Six Score Rainbows on the Mackenzie River (Oregon)

Matthew Dickerson

I had a suspicion I would be in for a good day of fishing when, casting a dry fly from the drift boat launch, I landed two rainbow trout before we even got the boat in the water. My friend David O’Hara (Middlebury College ’91) had picked me up at the Portland airport the day before and we’d spent the night camping alongside the McKenzie River in the Willamette National Forest about an hour east of Eugene, Oregon. At first light we’d risen, eaten breakfast, packed lunch and our gear, and dressed for a day of fishing from a drift boat with guide John Gross from the Roaring Fork Guide Service.

We met our guide at 7:30am at a boat ramp on the Upper McKenzie in the small town of Blue River. The drift boat was already in the water waiting. The sky was overcast and a cool breeze blew upstream, but it did not feel like rain. Though there were signs of clear cuts on the hillsides, down by the river there were still large patches of the coniferous old growth forest I have come to associate with the Pacific northwest. Towering firs and cedars and spruces lined the shores upstream and downstream of our campsite, along with a stand of big-leaf maples. The cedars scented the air with a delightful fresh aroma. The water itself had the gorgeous emerald tint of a river fed by snowmelt.
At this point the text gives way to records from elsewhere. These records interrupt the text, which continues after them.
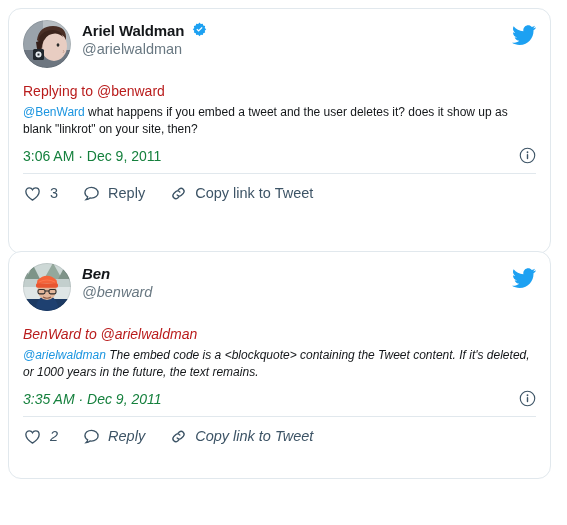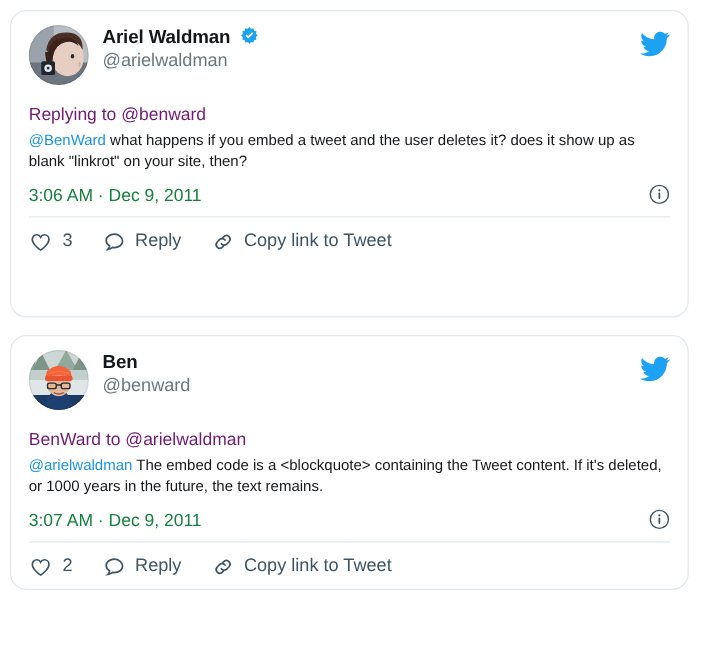--- a/index.html
+++ b/index.html
@@ -91,7 +91,7 @@
   
   .replying-to {
     font-size: 14px;
-    color: #701a75;
+    color: #b91c1c;
     margin-top: 10px;
     line-height: 1.3;
   }

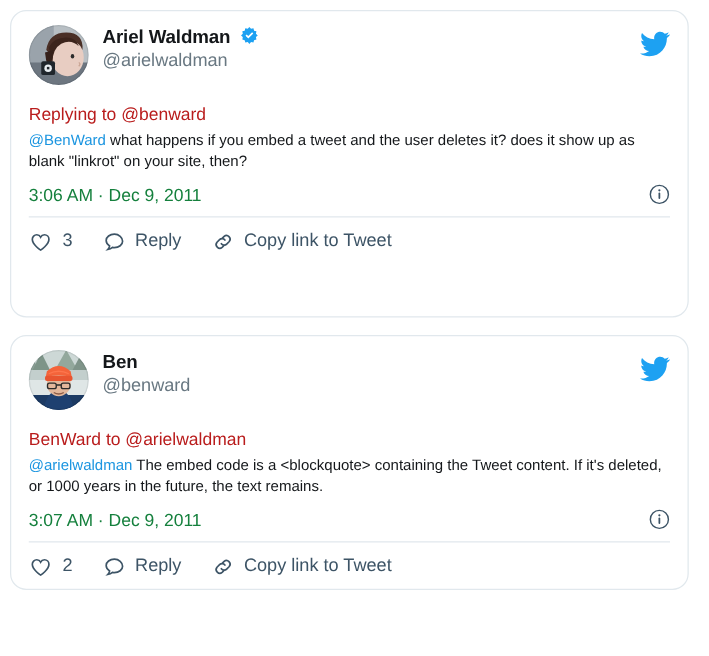--- a/index.html
+++ b/index.html
@@ -34,7 +34,7 @@
     padding: 11px 14px 0 14px;
   }
   .tweet-card.first { top: 8px; height: 246px; }
-  .tweet-card.second { top: 268px; height: 204px; }
+  .tweet-card.second { top: 251px; height: 228px; font-style: italic; }
 
   
   .tweet-header {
And indeed a glance upriver to the east showed a line of snow covered peaks that trailed southward from Oregon’s Mount Hood.

Still, despite the green tint, the snow-fed river was clear and its gravel bottom was visible even where it was eight or ten feet deep. It was beautiful water. It was also water that looked like trout habitat. And while John and Dave portaged the truck and boat trailer downstream eight miles to the takeout point, I was left in charge of the boat. When a fish rose just forty feet off shore at the edge of the swift current, I couldn’t resist pulling out my fly rod and casting for it. I got a couple looks at my fly, but no takes. Too lazy to tie on a different fly, I pulled Dave’s rod out of the boat and took some casts with the fly he had tied on. I quickly landed two fish and lost a third before breaking off his fly in a tree behind me.

I was tying a new fly on when Dave and John returned. We pushed the boat into the water and began my first day of guided fishing in Oregon on the McKenzie: a trout salmon, and steelhead river we would soon learn was deserving of its reputation. The first little run we stopped at was no more than a hundred yards downstream of our put-in point where two channels of the braided river came together, John handed us rods he’d already set up with his favorite two-fly rig: a dry fly caddis imitation with a large heavily weighted black nymph trailing off the back. We started getting hits almost at once, and within two minutes we were both playing a fish at the same time.

Double Hook-Up
(We had a few that day.)

Double hookups—when we both had a fish on at the same time—would become the norm for the day.  Within twenty minutes we had landed a dozen fish on nymphs. When the biting slowed a bit, John pulled anchor and drifted us downstream just thirty yards to the tail end of the confluence. I decided to try to catch fish on one of my own flies. I tied on a small rainbow trout pattern I tied using red chenille from one of my wife’s old sweaters. I landed four fish on it within ten minutes before I broke it off on the mouth of the fifth fish. During the same period, Dave landed five or six more fish. We had not covered more than a quarter mile of our eight mile drift and we had already landed more than twenty wild rainbow trout or rainbow-cutthroat mixes. None of them were behemoths. Most were about 11” to 13” long. A few were a bit longer. But they were fat and healthy and fought well in the cold swift current.

And that pace continued for the next three and a half hours. The fishing did not slow until about 11:30am, by which time our arms were tired from casting and hauling in fish. Admitted, the fishing slowed at midday. Over the next three hours we caught only about a half dozen fish each as we drifted five miles or so of river, ate our bag lunch, and enjoyed the views of the steep bluffs and tall trees that lined the river on both sides providing homes to numerous osprey that spent the day fishing around us.

But then around 2:30pm the fishing started to pick up. By 3:00pm it was even more intense than it had been in the morning. I was getting fish on dry flies and Dave was now using a three-fly setup. Twice Dave hooked two fish at once, and once was able to land them both. When we finally pulled off the river at 4:30pm, after nine hours of fishing and drifting, John announced that we had landed one hundred and twenty fish. I had stopped counting around fifteen, but I didn’t doubt him. He had spent three decades guiding between Colorado, Oregon and Alaska, and said it was the most fish he had ever seen landed in one day. I can’t verify whether that was really correct. But I do know that—although our campsite was just a few hundred yards from productive water on South Fork of the McKenzie River where it flows out of Cougar Reservoir, and we still had several more hours of daylight left—we did not fish that evening. Even my nearly insatiable appetite for fishing had, for once, been fully satiated.